Our tokens are comprised of the following parts:

  • tokens always start with a prefix of ct (Chief Tools)
  • followed by a 1-4 character type indicator (see prefixes)
  • followed by a _
  • followed by 30-242 characters of randomness
  • followed by a 6 character base62 CRC32 checksum

A token currently cannot exceed 255 characters, although this might change in the future.

Parsing

If you want you can use the following regex to identify and parse a Chief Tools token:

(?<prefix>ct[a-zA-Z0-9]{1,4})_(?<random>[a-zA-Z0-9]{30,242})(?<checksum>[a-zA-Z0-9]{6})

We have our "random token" parser, generator and validator open sourced as part of our internal SDK.

Prefixes

This is a list of prefixes and what those prefixes mean:


GitHub Secret Scanning

Chief Tools tokens are part of the GitHub Secret Scanning program. This means that if you accidentally push a token to a public repository we will be notified by GitHub and immediately revoke the token. You can read their announcement on the GitHub blog.

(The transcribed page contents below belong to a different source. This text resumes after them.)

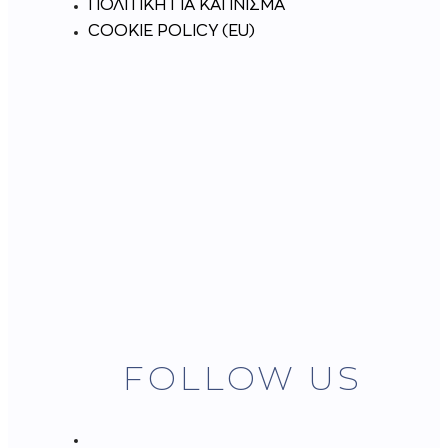
ΠΟΛΙΤΙΚΗ ΓΙΑ ΚΑΠΝΙΣΜΑ
COOKIE POLICY (EU)
FOLLOW US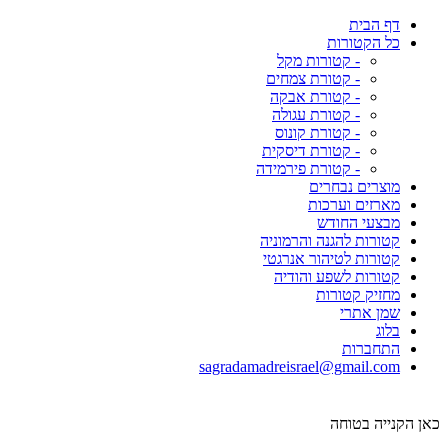
דף הבית
כל הקטורות
- קטורות מקל
- קטורת צמחים
- קטורת אבקה
- קטורת עגולה
- קטורת קונוס
- קטורת דיסקית
- קטורת פירמידה
מוצרים נבחרים
מארזים וערכות
מבצעי החודש
קטורות להגנה והרמוניה
קטורות לטיהור אנרגטי
קטורות לשפע והודיה
מחזיק קטורות
שמן אתרי
בלוג
התחברות
sagradamadreisrael@gmail.com
כאן הקנייה בטוחה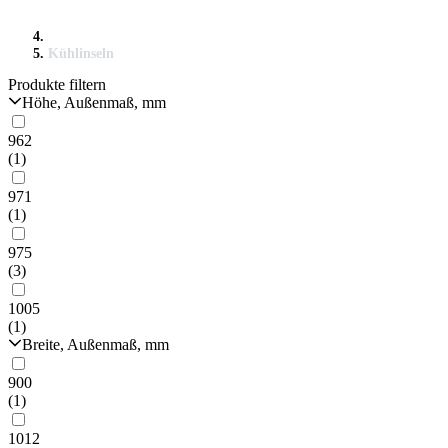
Kühlinseln
Produkte filtern
Höhe, Außenmaß, mm
962
(1)
971
(1)
975
(3)
1005
(1)
Breite, Außenmaß, mm
900
(1)
1012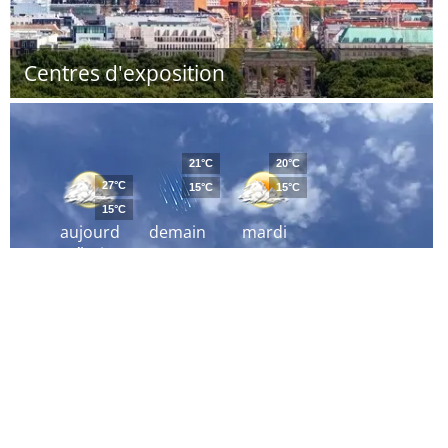
Centres d'exposition
21°C
20°C
27°C
15°C
15°C
15°C
aujourd
demain
mardi
´hui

What to do when a token is revoked

There are a few steps to take:

  1. Validate that the token was not misused. Even though the token was only public for a short time it's possible it was maliciously used, check to make sure no unintended changes are made to your account
  2. Ensure that the token is not in use currently, if it is you should issue and a new token and prevent it from being published publicly
  3. Validate your processes to prevent publishing Chief Tools tokens publicly

What information is shared with GitHub

If the token was a valid Chief Tools token we will let GitHub know that they succesfully reported a token to us, if the token was not we will let them know it was a false-positive.

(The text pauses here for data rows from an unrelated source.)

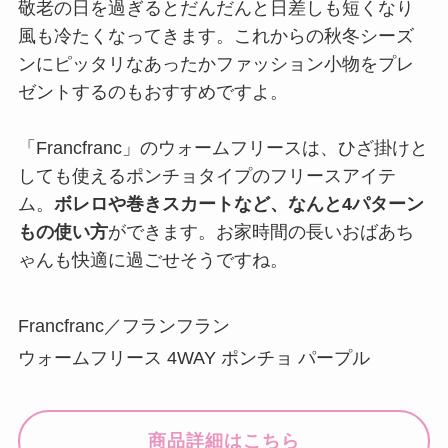
敬老の日を過ぎるとだんだんと日差しも短くなり
風も冷たくなってきます。これからの秋冬シーズ
ンにピッタリなあったかファッション小物をプレ
ゼントするのもおすすめですよ。
「Francfranc」のウォームフリースは、ひざ掛けと
しても使えるポンチョタイプのフリースアイテ
ム。
ボレロや巻きスカートなど、なんと4パターン
もの使い方
ができます。お家時間の長いおばあち
ゃんも快適に過ごせそうですね。
Francfranc／フランフラン
ウォームフリース 4WAY ポンチョ パープル
商品詳細はこちら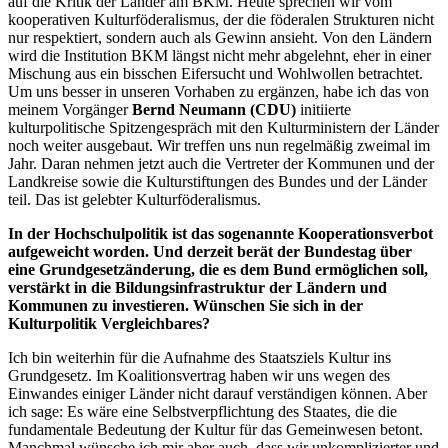
auf die Kritik der Länder am BKM. Heute sprechen wir vom
kooperativen Kulturföderalismus, der die föderalen Strukturen nicht
nur respektiert, sondern auch als Gewinn ansieht. Von den Ländern
wird die Institution BKM längst nicht mehr abgelehnt, eher in einer
Mischung aus ein bisschen Eifersucht und Wohlwollen betrachtet.
Um uns besser in unseren Vorhaben zu ergänzen, habe ich das von
meinem Vorgänger
Bernd Neumann (CDU)
initiierte
kulturpolitische Spitzengespräch mit den Kulturministern der Länder
noch weiter ausgebaut. Wir treffen uns nun regelmäßig zweimal im
Jahr. Daran nehmen jetzt auch die Vertreter der Kommunen und der
Landkreise sowie die Kulturstiftungen des Bundes und der Länder
teil. Das ist gelebter Kulturföderalismus.
In der Hochschulpolitik ist das sogenannte Kooperationsverbot
aufgeweicht worden. Und derzeit berät der Bundestag über
eine Grundgesetzänderung, die es dem Bund ermöglichen soll,
verstärkt in die Bildungsinfrastruktur der Ländern und
Kommunen zu investieren. Wünschen Sie sich in der
Kulturpolitik Vergleichbares?
Ich bin weiterhin für die Aufnahme des Staatsziels Kultur ins
Grundgesetz. Im Koalitionsvertrag haben wir uns wegen des
Einwandes einiger Länder nicht darauf verständigen können. Aber
ich sage: Es wäre eine Selbstverpflichtung des Staates, die die
fundamentale Bedeutung der Kultur für das Gemeinwesen betont.
Manchmal wünsche ich mir aber auch, dass wir unkomplizierter und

No other information about the token or what it could access is shared with GitHub.


GitGuardian

GitGuardian helps developers keep 250+ types of secrets out of their source code. Their automated secrets detection and remediation solution secures every step of the development life cycle, helping you monitor your code for sensitive data.

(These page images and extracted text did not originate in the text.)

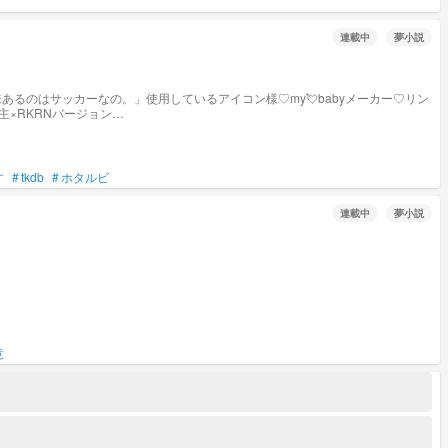
連載中
夢小説
のはサッカーなの。」使用しているアイコン様♡my💘babyメーカー♡リン
イム主×RKRNバージョン
バウオック×prskバージョンhttps://novel.prcm.jp/novel/EnIkZnT0ofFsIEuiejlN
ovel/glD82PmsjjyliCBqfTfE モルトクランケン主×twstバージョン
す
#
tkdb
#
ホタルビ
連載中
夢小説
意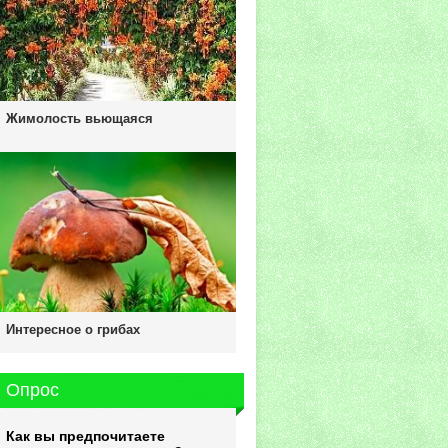
Жимолость вьющаяся
Интересное о грибах
Опрос
Как вы предпочитаете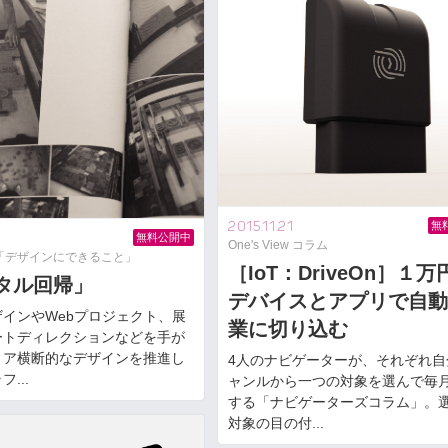
2015.11.21
無
無料公開中
One's View コラム
「デザインにできること」
［IoT：DriveOn］１万
タル回帰」
デバイスとアプリで自動
インやWebプロジェクト、展
業に切り込む
ートディレクションなどを手が
ィア横断的なデザインを推進し
4人のナビゲーターが、それぞれ自
...
ャンルから一つの対象を選んで毎
する「ナビゲーターズコラム」。
対象の目の付...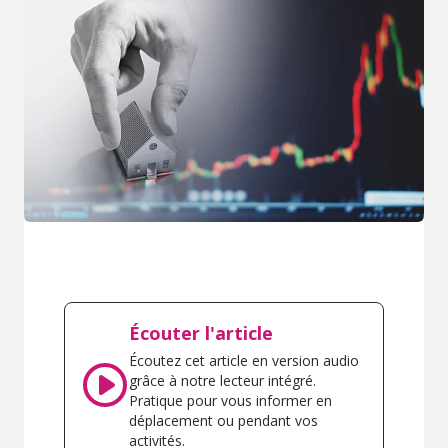
Écouter l'article
Écoutez cet article en version audio
grâce à notre lecteur intégré.
Pratique pour vous informer en
déplacement ou pendant vos
activités.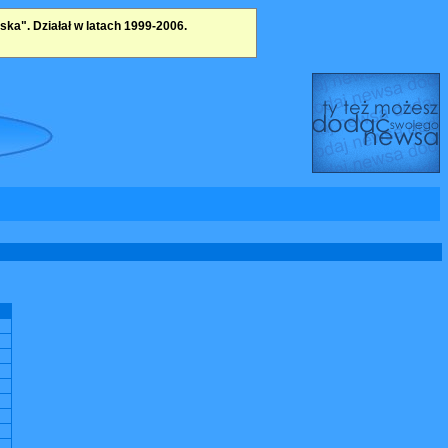
a". Działał w latach 1999-2006.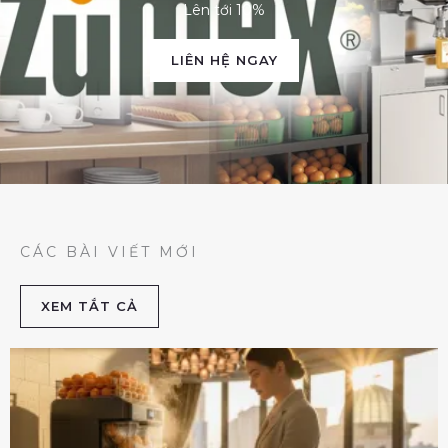
Lên tới 10%
LIÊN HỆ NGAY
CÁC BÀI VIẾT MỚI
XEM TẮT CẢ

You can read more about the capabilities of GitGuardian scanning for Chief Tools tokens in their docs.

What to do when GitGuardian alerts you of a token

There are a few steps to take:

  1. Revoke the token from your user account here.
  2. Validate that the token was not misused. Even though the token was only public for a short time it's possible it was maliciously used, check to make sure no unintended changes are made to your account
  3. Ensure that the token is not in use currently, if it is you should issue and a new token and prevent it from being published publicly
  4. Validate your processes to prevent publishing Chief Tools tokens publicly

What information is shared with GitGuardian

No information is shared directly with GitGuardian, they are only scanning for tokens according to our format and alert if they think they found a token matching that format.